Detering prepared a spreadsheet that incorporates the GSP data from the Key Drivers Outputs spreadsheet.  The spreadsheet shows an average 1.9% per capita GSP growth in the years back, but .84% for the future.  On the other hand, the text in Appendix G says that the Integration Analysis assumes a 1.9% growth of GSP (not per capita) and a .2% growth of population. It is not clear whether they are using nominal GSP numbers, which would explain the mismatch with the table, which uses 2020 dollars.  The point is that 1.9% GSP growth is a good number for real dollars (inflation-adjusted) but not nominal ones. The table shows that their growth assumption (in 2020 dollars) per capita practically drops by half (-55%).

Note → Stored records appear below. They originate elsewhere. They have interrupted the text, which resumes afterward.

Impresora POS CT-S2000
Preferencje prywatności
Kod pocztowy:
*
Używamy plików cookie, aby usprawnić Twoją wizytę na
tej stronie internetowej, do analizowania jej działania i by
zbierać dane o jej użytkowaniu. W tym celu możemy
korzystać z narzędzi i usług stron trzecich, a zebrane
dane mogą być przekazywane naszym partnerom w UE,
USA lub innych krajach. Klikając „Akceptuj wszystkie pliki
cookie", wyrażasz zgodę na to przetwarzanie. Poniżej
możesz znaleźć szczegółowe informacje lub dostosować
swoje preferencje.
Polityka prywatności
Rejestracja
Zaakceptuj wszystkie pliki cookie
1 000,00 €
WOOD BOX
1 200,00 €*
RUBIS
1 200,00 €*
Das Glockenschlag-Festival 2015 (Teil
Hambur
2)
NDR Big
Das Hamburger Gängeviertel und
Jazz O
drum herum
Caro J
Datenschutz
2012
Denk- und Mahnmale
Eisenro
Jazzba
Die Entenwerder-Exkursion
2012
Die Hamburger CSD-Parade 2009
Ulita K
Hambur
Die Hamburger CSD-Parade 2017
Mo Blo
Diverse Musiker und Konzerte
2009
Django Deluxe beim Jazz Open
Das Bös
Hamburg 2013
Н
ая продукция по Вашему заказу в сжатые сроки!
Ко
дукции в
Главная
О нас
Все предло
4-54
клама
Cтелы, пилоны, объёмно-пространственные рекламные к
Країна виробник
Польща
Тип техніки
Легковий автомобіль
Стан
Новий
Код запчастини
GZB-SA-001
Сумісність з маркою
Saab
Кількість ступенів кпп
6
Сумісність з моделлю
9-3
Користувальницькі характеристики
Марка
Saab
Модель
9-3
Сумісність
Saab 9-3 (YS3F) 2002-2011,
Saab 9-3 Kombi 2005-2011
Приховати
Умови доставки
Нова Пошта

He has checked this math and is confident about the assumed 55% drop in per capita GSP growth. The possible conclusions are all bad:

  • NYSERDA’s Integration Analysis needs a low growth because GSP is linked to energy usage. Over 30 years, .84% translates to a 29% growth, but 1.9% means a 76% growth. Big difference – much less wind and solar to plan for, again!
  • NYSERDA’s Integration Analysis assumes with a program like this, there is no way New York can pull off much more growth in incomes and wealth. High energy costs will drive jobs away and New Yorkers will be poorer as a result. Naturally, growth assumptions need to be reduced.
  • It appears that NYSERDA’s Integration Analysis is yielding to degrowth ideas.
  • This is a game of low expectations.  It allows the state to say 30 years from now: Look, the Climate Act wasn’t so bad for the state after all. We assumed annual per capita GSP growth of only .84% and we’ve gotten over .9% on average!

Conclusion

Jim Shultz recently described the text of the Draft Scoping Plan: “The plan is a true masterpiece in how to hide what is important under an avalanche of words designed to make people never want to read it”. Dietmar Detering and I have found that the Integration Analysis documentation spreadsheets are worse.  There are reams of numbers hiding the fact that the numbers really needed to explain the cost implications of the plan are not included.  There are only a handful of people who have dug into the complexities of the Draft Scoping Plan enough to understand the deceitful actions being taken to “prove” that the Climate Act transition will have benefits that out-weigh the costs. 

Detering’s analysis documents another game with the numbers in NYSERDA’s Integration Analysis.  In order to “prove” benefits out-weigh costs for the future net-zero energy system, there have been multiple games played to lower costs.  In this example, future load is reduced by using a lower growth rate for the economy.  This lowers the cost of the necessary wind and solar resources needed.